- _Assigned task_: Lines with the word "Nagel": copy all of them from the entries below.

Dataset entries:
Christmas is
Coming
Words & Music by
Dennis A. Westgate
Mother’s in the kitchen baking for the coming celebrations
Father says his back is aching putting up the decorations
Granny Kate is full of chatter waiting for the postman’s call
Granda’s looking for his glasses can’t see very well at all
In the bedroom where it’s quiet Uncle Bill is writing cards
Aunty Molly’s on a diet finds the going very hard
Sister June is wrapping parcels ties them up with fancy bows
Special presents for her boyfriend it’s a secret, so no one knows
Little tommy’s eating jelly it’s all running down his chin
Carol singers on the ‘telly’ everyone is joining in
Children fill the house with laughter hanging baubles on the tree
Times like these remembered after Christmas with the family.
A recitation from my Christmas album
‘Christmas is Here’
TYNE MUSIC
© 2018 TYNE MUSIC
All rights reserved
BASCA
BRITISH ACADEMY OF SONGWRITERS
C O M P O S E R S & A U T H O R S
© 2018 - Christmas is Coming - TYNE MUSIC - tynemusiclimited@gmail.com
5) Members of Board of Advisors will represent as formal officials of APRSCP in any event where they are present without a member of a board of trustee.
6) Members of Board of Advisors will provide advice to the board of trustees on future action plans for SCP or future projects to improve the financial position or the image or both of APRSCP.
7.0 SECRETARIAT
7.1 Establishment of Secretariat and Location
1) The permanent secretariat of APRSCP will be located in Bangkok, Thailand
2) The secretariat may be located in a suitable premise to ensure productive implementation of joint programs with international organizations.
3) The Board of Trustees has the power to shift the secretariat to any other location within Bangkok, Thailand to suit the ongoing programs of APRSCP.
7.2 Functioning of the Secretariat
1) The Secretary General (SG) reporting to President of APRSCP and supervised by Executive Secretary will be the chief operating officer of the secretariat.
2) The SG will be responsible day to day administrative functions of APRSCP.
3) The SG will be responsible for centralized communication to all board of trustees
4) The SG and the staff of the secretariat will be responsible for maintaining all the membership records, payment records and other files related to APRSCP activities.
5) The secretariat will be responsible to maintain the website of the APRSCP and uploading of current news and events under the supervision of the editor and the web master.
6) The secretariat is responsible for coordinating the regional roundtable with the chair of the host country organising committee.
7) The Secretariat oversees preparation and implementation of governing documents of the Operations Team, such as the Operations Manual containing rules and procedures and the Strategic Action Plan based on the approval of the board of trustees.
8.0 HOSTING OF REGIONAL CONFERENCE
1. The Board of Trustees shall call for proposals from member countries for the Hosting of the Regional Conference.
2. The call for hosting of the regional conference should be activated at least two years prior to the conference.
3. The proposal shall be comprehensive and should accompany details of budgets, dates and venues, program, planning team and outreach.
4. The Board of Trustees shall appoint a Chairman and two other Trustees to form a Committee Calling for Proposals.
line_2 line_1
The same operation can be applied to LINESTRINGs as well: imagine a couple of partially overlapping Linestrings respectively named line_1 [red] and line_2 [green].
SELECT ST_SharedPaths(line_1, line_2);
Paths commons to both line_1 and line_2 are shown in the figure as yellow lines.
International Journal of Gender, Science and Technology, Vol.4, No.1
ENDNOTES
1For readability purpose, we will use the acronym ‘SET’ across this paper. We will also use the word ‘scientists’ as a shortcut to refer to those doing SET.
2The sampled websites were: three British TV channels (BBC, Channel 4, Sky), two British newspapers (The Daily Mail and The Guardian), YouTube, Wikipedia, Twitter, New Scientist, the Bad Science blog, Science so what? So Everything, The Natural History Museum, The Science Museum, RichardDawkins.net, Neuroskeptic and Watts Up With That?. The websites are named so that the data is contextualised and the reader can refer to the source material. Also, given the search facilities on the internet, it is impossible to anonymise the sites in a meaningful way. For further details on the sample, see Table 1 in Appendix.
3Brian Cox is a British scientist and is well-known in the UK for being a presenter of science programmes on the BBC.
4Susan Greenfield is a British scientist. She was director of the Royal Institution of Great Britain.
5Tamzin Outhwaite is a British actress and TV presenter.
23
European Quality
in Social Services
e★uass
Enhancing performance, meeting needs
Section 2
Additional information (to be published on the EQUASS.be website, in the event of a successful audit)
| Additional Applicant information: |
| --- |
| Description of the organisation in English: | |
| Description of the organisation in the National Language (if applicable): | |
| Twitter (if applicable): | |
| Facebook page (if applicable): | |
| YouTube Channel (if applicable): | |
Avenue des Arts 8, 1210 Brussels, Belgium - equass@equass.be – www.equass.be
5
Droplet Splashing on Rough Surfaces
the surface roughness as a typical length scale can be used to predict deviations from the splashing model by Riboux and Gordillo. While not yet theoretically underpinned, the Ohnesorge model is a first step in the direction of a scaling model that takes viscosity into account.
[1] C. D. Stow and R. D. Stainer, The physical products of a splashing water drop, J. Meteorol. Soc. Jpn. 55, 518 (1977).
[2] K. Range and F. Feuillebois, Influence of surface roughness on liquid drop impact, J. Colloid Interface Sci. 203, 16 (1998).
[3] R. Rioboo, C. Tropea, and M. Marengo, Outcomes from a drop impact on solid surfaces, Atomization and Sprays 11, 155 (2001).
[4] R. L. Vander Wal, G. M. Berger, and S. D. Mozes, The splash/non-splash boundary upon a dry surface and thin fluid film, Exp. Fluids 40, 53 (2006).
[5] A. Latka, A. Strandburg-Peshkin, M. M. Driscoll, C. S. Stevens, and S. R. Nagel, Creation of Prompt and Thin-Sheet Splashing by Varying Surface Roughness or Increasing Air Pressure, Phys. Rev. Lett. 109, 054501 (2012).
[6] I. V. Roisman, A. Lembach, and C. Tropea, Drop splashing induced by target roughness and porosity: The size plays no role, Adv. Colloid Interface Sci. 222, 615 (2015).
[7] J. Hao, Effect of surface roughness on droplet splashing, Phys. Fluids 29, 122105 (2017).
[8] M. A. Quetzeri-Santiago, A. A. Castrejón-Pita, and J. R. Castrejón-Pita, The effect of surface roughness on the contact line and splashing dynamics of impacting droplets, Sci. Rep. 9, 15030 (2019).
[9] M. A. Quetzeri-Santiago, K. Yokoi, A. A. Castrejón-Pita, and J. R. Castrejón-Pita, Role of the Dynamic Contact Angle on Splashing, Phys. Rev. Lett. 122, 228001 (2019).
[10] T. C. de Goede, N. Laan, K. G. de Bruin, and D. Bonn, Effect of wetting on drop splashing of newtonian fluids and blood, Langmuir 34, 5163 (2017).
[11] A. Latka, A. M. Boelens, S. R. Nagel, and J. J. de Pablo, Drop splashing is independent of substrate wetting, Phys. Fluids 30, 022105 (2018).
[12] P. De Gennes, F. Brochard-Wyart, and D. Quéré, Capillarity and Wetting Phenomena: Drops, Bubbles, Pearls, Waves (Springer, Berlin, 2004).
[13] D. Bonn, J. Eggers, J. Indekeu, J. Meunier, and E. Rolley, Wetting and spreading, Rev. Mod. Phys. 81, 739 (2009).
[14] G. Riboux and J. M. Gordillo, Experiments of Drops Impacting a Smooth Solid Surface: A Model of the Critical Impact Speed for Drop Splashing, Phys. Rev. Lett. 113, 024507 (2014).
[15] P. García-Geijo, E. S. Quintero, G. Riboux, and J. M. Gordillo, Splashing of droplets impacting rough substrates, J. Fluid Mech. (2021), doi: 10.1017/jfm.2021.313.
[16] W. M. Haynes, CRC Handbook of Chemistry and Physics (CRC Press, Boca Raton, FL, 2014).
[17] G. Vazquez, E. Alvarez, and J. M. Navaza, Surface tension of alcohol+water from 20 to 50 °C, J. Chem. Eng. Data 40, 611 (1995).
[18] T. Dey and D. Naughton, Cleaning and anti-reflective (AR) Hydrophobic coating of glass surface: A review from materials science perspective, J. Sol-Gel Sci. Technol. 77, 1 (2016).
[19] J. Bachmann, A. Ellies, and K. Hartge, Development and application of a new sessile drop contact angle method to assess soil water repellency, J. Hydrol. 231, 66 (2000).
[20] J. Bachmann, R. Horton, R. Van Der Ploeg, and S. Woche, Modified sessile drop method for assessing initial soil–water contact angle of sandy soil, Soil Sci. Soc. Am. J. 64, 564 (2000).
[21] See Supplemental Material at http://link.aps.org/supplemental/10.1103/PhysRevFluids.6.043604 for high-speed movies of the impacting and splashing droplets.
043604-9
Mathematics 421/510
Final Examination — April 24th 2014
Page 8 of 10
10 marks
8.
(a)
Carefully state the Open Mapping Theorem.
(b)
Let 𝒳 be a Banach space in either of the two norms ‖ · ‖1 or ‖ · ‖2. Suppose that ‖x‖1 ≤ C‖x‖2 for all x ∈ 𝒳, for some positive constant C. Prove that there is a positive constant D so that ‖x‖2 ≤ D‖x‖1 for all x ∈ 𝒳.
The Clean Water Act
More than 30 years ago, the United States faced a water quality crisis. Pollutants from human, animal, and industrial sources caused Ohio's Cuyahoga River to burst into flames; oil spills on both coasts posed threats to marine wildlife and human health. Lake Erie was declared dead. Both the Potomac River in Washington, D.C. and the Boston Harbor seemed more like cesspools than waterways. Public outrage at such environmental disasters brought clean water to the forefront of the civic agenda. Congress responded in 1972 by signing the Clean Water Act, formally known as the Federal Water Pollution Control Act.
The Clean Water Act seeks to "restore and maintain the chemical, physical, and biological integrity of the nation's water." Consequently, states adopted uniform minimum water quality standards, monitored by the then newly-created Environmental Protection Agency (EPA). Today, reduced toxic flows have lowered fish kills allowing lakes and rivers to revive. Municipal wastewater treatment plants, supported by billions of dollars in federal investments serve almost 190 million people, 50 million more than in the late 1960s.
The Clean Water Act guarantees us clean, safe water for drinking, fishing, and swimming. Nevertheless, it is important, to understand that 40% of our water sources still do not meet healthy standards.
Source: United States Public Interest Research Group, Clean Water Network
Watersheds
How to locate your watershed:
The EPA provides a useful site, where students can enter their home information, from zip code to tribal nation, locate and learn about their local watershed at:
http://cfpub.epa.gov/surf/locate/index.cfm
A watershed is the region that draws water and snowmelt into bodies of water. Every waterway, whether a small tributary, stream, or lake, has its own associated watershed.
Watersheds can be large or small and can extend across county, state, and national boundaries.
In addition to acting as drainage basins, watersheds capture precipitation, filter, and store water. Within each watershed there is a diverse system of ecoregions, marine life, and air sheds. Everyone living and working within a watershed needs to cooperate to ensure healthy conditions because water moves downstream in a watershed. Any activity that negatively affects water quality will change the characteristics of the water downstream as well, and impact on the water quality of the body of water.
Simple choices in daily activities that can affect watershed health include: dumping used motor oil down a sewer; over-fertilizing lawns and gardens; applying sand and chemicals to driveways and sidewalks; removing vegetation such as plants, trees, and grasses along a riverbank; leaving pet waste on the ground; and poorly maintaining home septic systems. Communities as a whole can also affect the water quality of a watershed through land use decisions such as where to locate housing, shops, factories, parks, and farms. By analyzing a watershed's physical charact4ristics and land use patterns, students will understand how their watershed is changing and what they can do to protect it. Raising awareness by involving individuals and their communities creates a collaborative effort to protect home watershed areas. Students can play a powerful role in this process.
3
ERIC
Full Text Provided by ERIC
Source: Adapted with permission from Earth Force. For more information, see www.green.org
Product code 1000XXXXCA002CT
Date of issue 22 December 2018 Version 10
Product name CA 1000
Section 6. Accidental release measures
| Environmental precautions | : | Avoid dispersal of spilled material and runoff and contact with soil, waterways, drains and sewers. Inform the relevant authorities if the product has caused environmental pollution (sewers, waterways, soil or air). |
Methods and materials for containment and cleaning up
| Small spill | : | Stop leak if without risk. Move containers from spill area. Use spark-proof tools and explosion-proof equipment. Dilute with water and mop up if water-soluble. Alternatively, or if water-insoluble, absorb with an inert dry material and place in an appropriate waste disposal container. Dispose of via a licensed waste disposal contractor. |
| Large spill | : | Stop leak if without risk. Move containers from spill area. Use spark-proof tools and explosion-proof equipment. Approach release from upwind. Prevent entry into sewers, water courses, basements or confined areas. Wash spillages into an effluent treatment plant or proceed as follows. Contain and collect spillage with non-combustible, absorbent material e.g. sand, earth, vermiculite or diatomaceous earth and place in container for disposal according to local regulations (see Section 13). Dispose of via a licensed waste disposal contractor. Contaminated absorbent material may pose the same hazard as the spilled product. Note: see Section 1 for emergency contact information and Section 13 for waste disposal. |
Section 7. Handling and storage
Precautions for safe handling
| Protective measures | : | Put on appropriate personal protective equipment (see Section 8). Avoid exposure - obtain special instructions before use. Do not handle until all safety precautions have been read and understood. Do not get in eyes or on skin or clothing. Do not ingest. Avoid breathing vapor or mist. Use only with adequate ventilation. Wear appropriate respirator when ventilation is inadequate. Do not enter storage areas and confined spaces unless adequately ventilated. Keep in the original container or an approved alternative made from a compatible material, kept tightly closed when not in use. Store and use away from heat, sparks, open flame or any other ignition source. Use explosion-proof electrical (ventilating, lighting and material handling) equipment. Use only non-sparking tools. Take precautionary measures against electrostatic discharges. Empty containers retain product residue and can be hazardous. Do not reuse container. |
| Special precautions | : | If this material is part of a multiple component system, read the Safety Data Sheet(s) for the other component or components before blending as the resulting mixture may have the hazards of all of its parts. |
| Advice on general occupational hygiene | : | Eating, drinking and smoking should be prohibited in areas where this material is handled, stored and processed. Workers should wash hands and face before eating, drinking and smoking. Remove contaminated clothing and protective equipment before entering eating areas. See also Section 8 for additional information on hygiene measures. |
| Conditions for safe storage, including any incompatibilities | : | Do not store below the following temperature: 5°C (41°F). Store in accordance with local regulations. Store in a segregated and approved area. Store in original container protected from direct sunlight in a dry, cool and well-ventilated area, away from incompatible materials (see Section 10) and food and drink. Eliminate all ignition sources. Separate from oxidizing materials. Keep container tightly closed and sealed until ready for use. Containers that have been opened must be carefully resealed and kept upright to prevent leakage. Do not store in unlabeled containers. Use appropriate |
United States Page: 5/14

- _Task result_:
[5] A. Latka, A. Strandburg-Peshkin, M. M. Driscoll, C. S. Stevens, and S. R. Nagel, Creation of Prompt and Thin-Sheet Splashing by Varying Surface Roughness or Increasing Air Pressure, Phys. Rev. Lett. 109, 054501 (2012).
[11] A. Latka, A. M. Boelens, S. R. Nagel, and J. J. de Pablo, Drop splashing is independent of substrate wetting, Phys. Fluids 30, 022105 (2018).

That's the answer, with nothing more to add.